As winter storms roll across the northern Nevada desert and the Great Salt Lake, the heavy moisture in the clouds evaporates, causing the Wasatch Mountain range to be hit with particularly light, fluffy powder snow unlike anywhere else in the world. For ski and snowboarders, the Utah powder is unlike any other experience in the world—one that draws in winter sports fanatics in by the millions each season. In fact, our snow is so well-loved that it’s earned Utah a reputation for the greatest snow on earth.

At Sundance Mountain Resort, the famous Utah powder creates a light texture on the ski slopes to welcome ski and snowboarders in on a small but diverse mountain terrain. Stunning 360-degree views of the Utah Valley, Mount Timpanogos, and Provo Canyon can be seen from the top of the resort. Below, guests can view breathtaking scenery of the towering Mount Timpanogos from an angle reserved only for that area. As a local, the mountain view is one of my favorites in the entirety of the Wasatch mountain range.

Rustic Lodging In A Relaxing Environment

Though Sundance is small, it makes up for its size in the world-class amenities that earned it the number one spot atop Conde Nast’s list of top resorts in North America.

The rooms at the resort feature rustic, spacious lodging with updated bathrooms (a requirement for the germophobic like myself), full kitchens, and separate living areas. Though the decor is far from contemporary, its cozy atmosphere feels comfortable and log cabin design make the rooms comfortable and relaxing nevertheless.

Amenities & Activities

Sundance Mountain Resort, though known as a ski resort with classes, teams, and special group days for women, offers a wide range of activities beyond skiing to create a well-rounded resort experience even after the lifts close for the day—or season. The art studio offers activities like pottery, soap making, journal making, jewelry making, and painting classes in addition to more technical spectator events like glass blowing (the glasses you use around the resort were made onsite at the art studio).

For kids, the resort also offers specialty kids classes in subjects like beading, pottery, printmaking, and painting. The classes are offered year-round, and provide a warmer activity when things get too cold outside—or in between hiking and biking in the summer months.

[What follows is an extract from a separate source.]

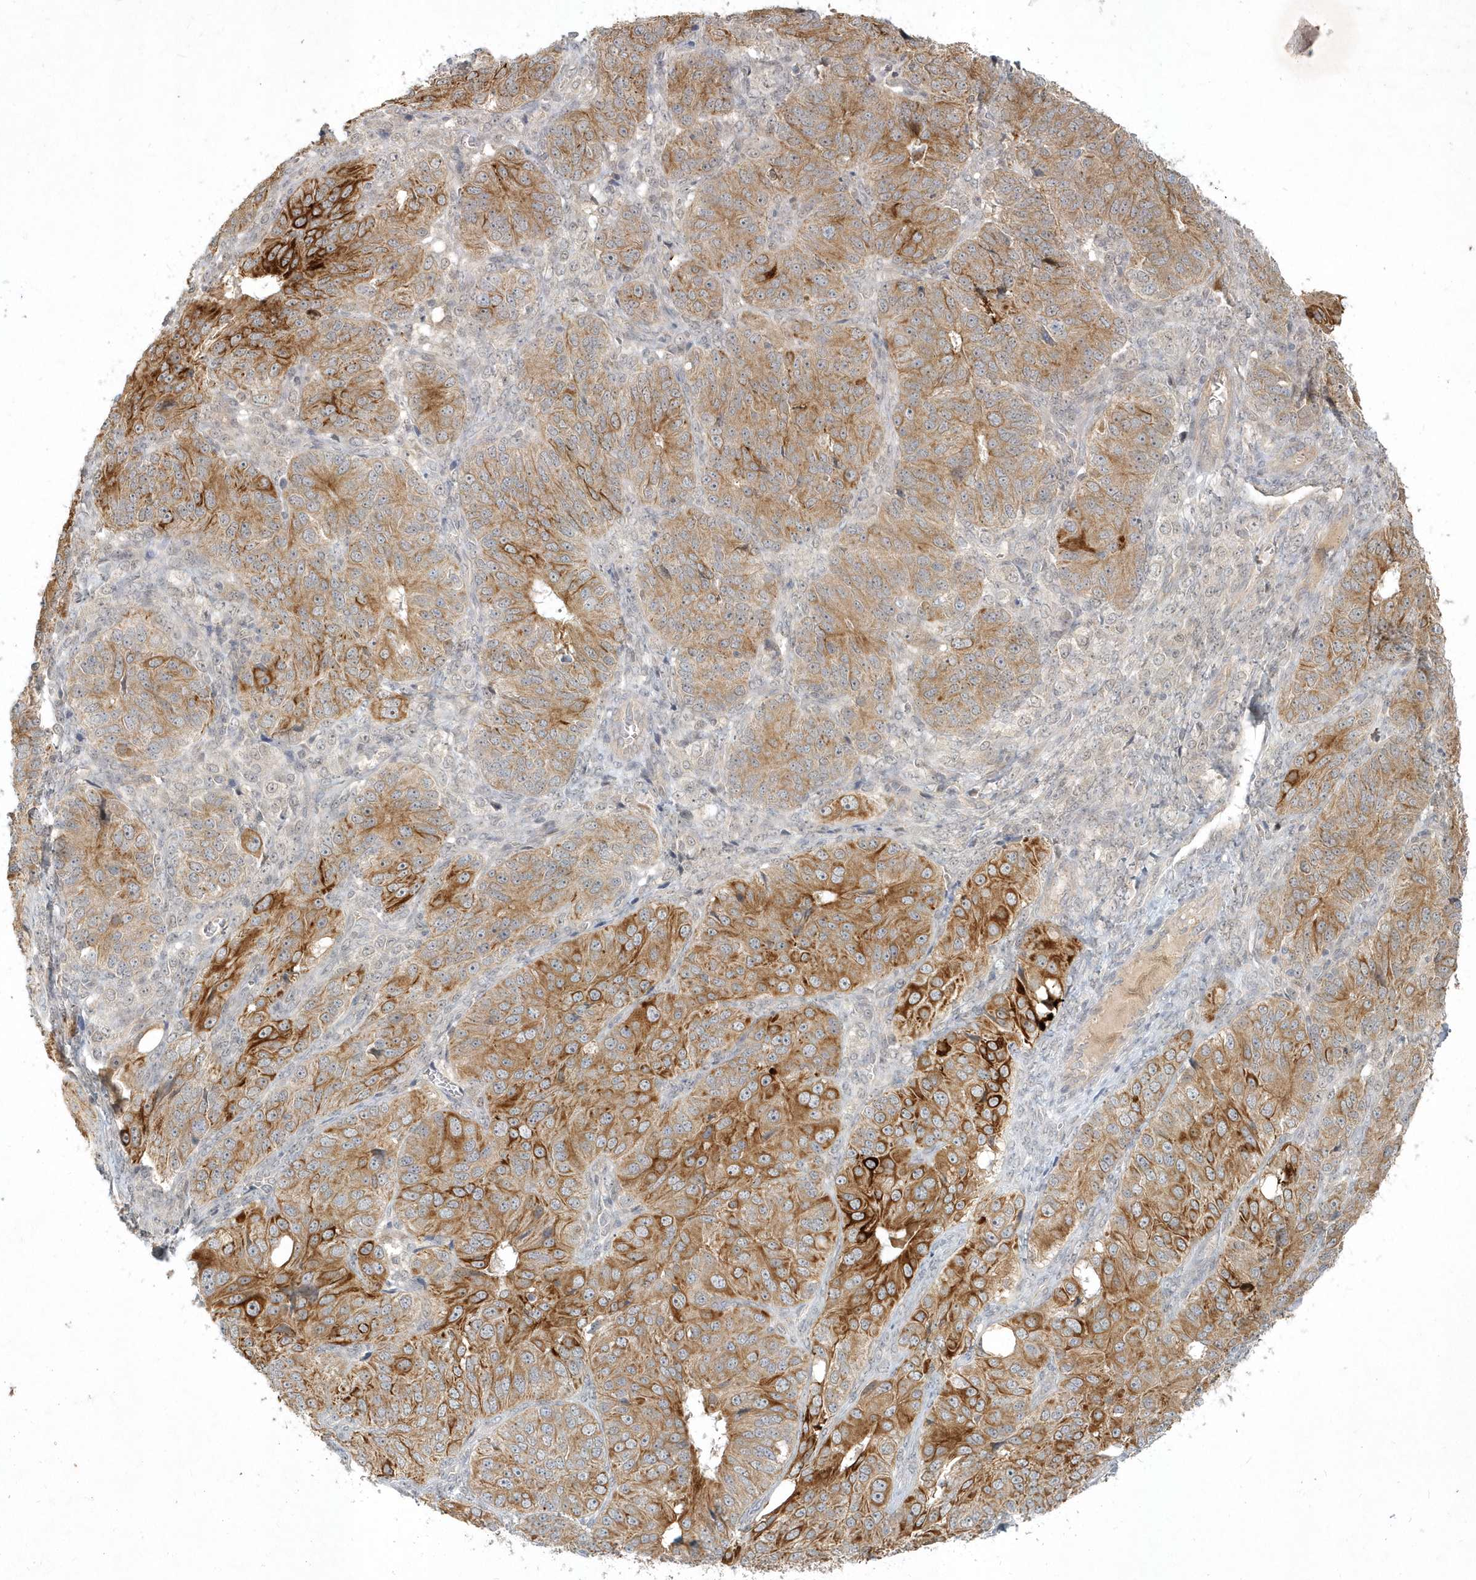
{"staining": {"intensity": "strong", "quantity": ">75%", "location": "cytoplasmic/membranous"}, "tissue": "ovarian cancer", "cell_type": "Tumor cells", "image_type": "cancer", "snomed": [{"axis": "morphology", "description": "Carcinoma, endometroid"}, {"axis": "topography", "description": "Ovary"}], "caption": "Protein positivity by immunohistochemistry shows strong cytoplasmic/membranous expression in about >75% of tumor cells in ovarian cancer (endometroid carcinoma). (brown staining indicates protein expression, while blue staining denotes nuclei).", "gene": "BOD1", "patient": {"sex": "female", "age": 51}}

At the Sundance screening room, patrons can catch a film every now and then or enjoy summer theatre in an outdoor amphitheater of world famous productions (this summers’ has yet to be announced). The theatre program partners with Utah Valley University, which is known for its own theatre programs just a few miles away in nearby Orem.

In addition to its theatre, film, and art programs, Sundance’s outdoor activities keep families busy throughout the duration of their stays. Zip lining—both in the winter and summer—is available, as well as horseback riding, hiking, fly fishing, and mountain biking. In the general store, patrons can shop an assortment of high-quality items also available in the Sundance catalog, before heading up to the full-service spa for a wellness program or specialty treatment.

Getting There

Travel to Sundance Mountain Resort is easy, as it’s located just a few miles up Provo Canyon from Provo, just south of Salt Lake. Fly into Salt Lake International Airport and catch an Uber or rent a car (though you may not need one during the duration of your stay) for a quick one hour drive down I-15 to Orem. Once you reach Orem, exit off of the freeway at 800 North and follow the road all the way to the entrance of Provo Canyon, where Sundance Mountain Resort is nestled just a few miles up and to the left (don’t worry, there are signs).

Regardless of your personal interests, Sundance Mountain Resort serves as a relaxing getaway—not to be confused with the hustle and bustle of the film festival, which shares the same name. Though Redford is affiliated with both, the lodge is clearly his pride and joy as the carefully curated assortment of activities and dining experiences represent decades of tender love and care put into a quiet, beautiful resort.

We would like to extend a thank you to Explore Utah and Sundance Mountain Resort for hosting Grit Daily to experience what the resort has to offer for this feature. All opinions are our own.